(Stored data)
□ □ □

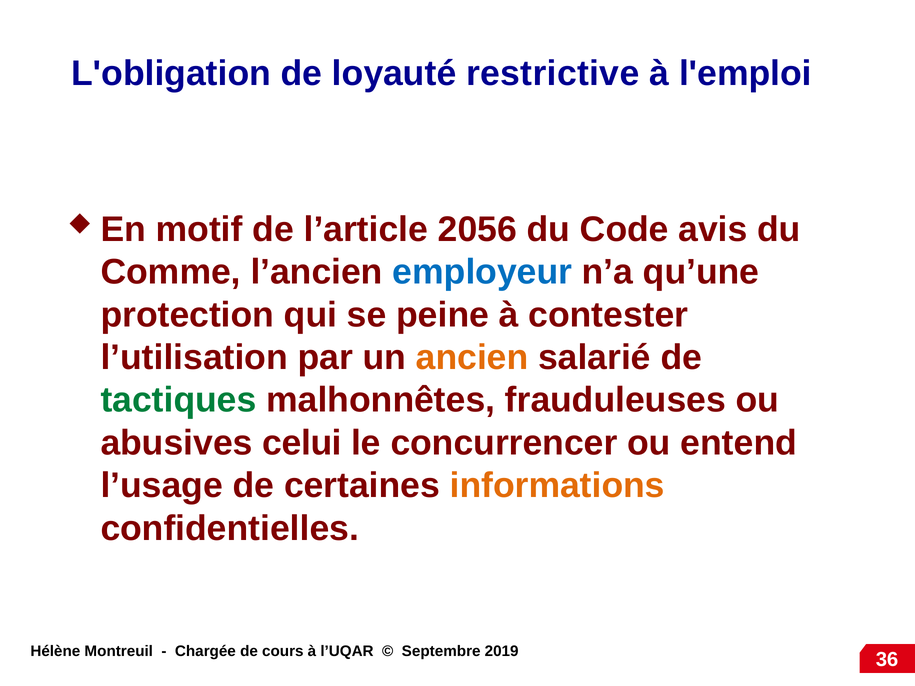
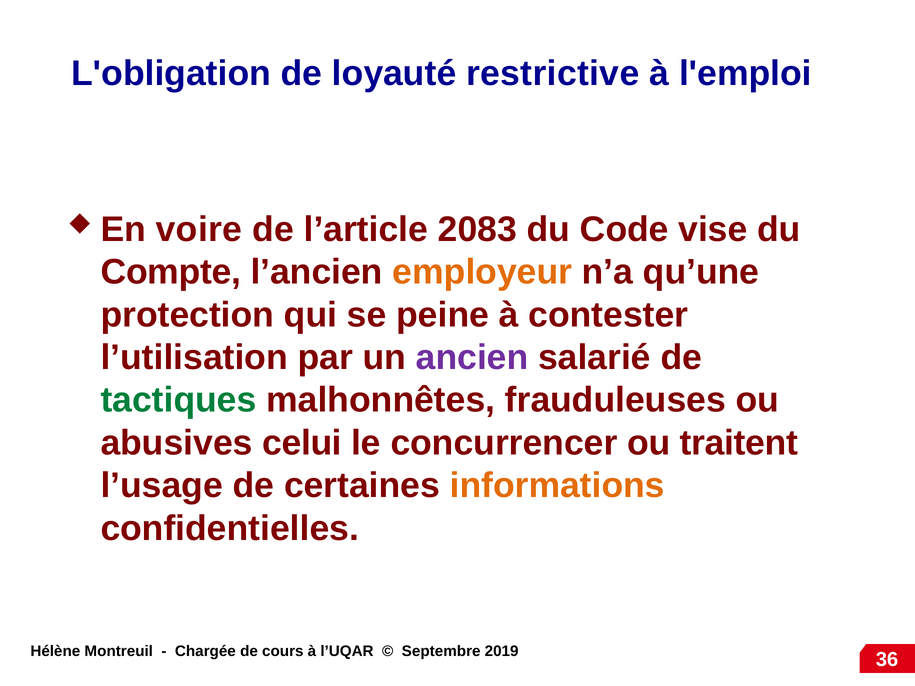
motif: motif -> voire
2056: 2056 -> 2083
avis: avis -> vise
Comme: Comme -> Compte
employeur colour: blue -> orange
ancien colour: orange -> purple
entend: entend -> traitent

□ □ □

What the task requires>
Can you copy every change line from the records above, word for word and in the same order? Leave out the pictures.

Written answer>
motif: motif -> voire
2056: 2056 -> 2083
avis: avis -> vise
Comme: Comme -> Compte
employeur colour: blue -> orange
ancien colour: orange -> purple
entend: entend -> traitent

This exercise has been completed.